Estimation of an Inventory-theoretic Model of Mode Choice in Freight Transport



Estimation of an Inventory-theoretic Model of Mode Choice in Freight Transport

Authors

R Lloret-Batlle, Technical University of Catalonia, CENIT, ES; F Combes, Universite Paris-Est, LVM, FR

Description

Two freight mode choice models inspired by inventory theory are designed and estimated with the French ECHO shipment survey.

Abstract

Shipment size is a fundamental decision variable in freight transport; however, it is often not included in freight transport models. One option to make it explicit is to rely on optimal shipment size models from inventory theory. One of the simplest, the classic Economic Order Quantity (EOQ) model, was recently assessed econometrically for a large and heterogeneous population of firms, using the French shipment database ECHO. The advantage of this model is that it can be included easily within a mode choice framework.

The objective of this paper is to examine how a mode choice model can be designed with the EOQ model at its basis. This is done in two ways. First, a mode choice model is designed on the basis of the EOQ model. Shipment size is not explicit, but the decision of shippers is assumed to be based on a total logistic cost function in which shipment size is endogenous. Then, a two-step modal choice/shipment size model is examined on an exploratory basis, in order to improve the estimation of the previous model. Both models are estimated with the ECHO database.

The first mode choice model is a multinomial logit model, where each mode is characterised by its total logistic cost function. The shape of the total logistic cost function is deduced from the theoretical EOQ model. The explanatory variables are the commodity value density, the total commodity flow between the shipper and the receiver, the distance between the origin and the destination, and some variables related to the nature of the commodities. The explained variable is the main transport mode. It should be noted that the description of the transport supply is minimal: travel times and costs are not used. The model is thus essentially demand-oriented, and even logistics-oriented.
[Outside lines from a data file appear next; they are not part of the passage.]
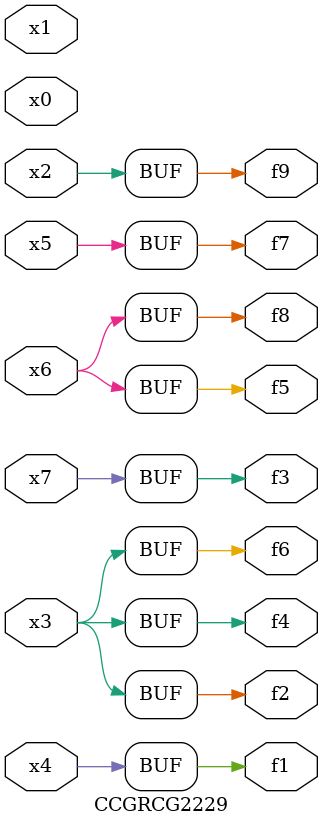
<source format=v>
module CCGRCG2229(
	input x0, x1, x2, x3, x4, x5, x6, x7,
	output f1, f2, f3, f4, f5, f6, f7, f8, f9
);
	assign f1 = x4;
	assign f2 = x3;
	assign f3 = x7;
	assign f4 = x3;
	assign f5 = x6;
	assign f6 = x3;
	assign f7 = x5;
	assign f8 = x6;
	assign f9 = x2;
endmodule

</source>
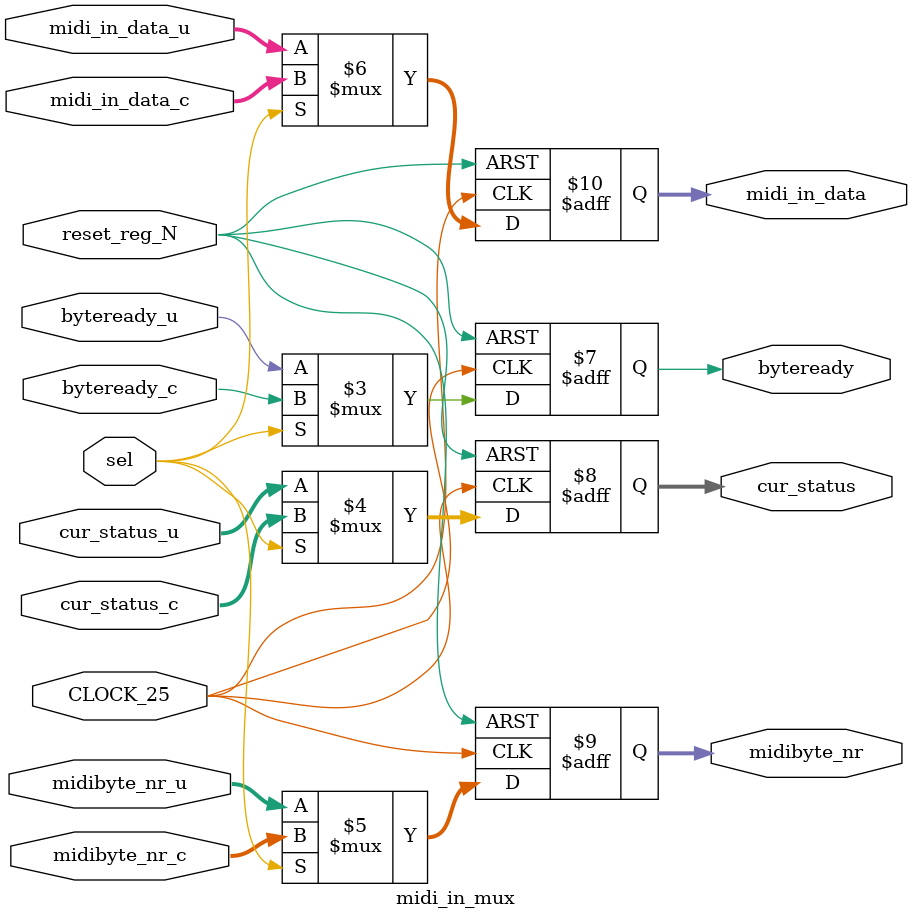
<source format=sv>
module midi_in_mux (
	input               reset_reg_N,
	input               CLOCK_25,
    input               sel,
    input               byteready_u,
    input       [7:0]   cur_status_u,
    input       [7:0]   midibyte_nr_u,
    input       [7:0]   midi_in_data_u,
    input               byteready_c,
    input       [7:0]   cur_status_c,
    input       [7:0]   midibyte_nr_c,
    input       [7:0]   midi_in_data_c,
	output reg          byteready,
	output reg  [7:0]   cur_status,
	output reg  [7:0]   midibyte_nr,
	output reg  [7:0]   midi_in_data
);

    always @(negedge reset_reg_N or posedge CLOCK_25) begin
        if(!reset_reg_N) begin
            byteready    <= 1'b0;
            cur_status   <= 8'h00;
            midibyte_nr  <= 8'h00;
            midi_in_data <= 8'h00;
        end
        else begin
            byteready    <= sel ? byteready_c : byteready_u;
            cur_status   <= sel ? cur_status_c : cur_status_u;
            midibyte_nr  <= sel ? midibyte_nr_c : midibyte_nr_u;
            midi_in_data <= sel ? midi_in_data_c : midi_in_data_u;
        end
    end
        
endmodule

</source>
It is estimated on the ECHO data with a satisfying fit, but the heavy land modes (rail, combined transportation, and inland waterways) are significantly underpredicted.

This lack of accuracy is assumed to stem from the lack of vehicle capacity constraints in the model. To address this shortcoming, an exploratory mode choice and shipment size model is investigated. Based on an existing methodology, shipment size is first predicted along an EOQ model but without knowing the transport mode; then the difference between this shipment size and the per-mode average shipment sizes is introduced in the utility function of each mode, penalizing those where the difference is bigger. With this model, the prediction for heavy modes is increased substantially. Overall, the predicted market shares of all modes are closer to the observed ones.

In conclusion, this study shows that inventory theory and comprehensive shipment databases are a potentially very fruitful direction to improve freight transport mode choice modelling. The results obtained are encouraging, considering that almost none transport supply data are used in the model. A combination of good shipper-related data with good transport supply data (particularly concerning travel time, travel time reliability, frequency, capacity constraints) would certainly improve the models estimated in this section greatly. Improved specifications would also be useful, especially regarding the inclusion of vehicle capacity constraints.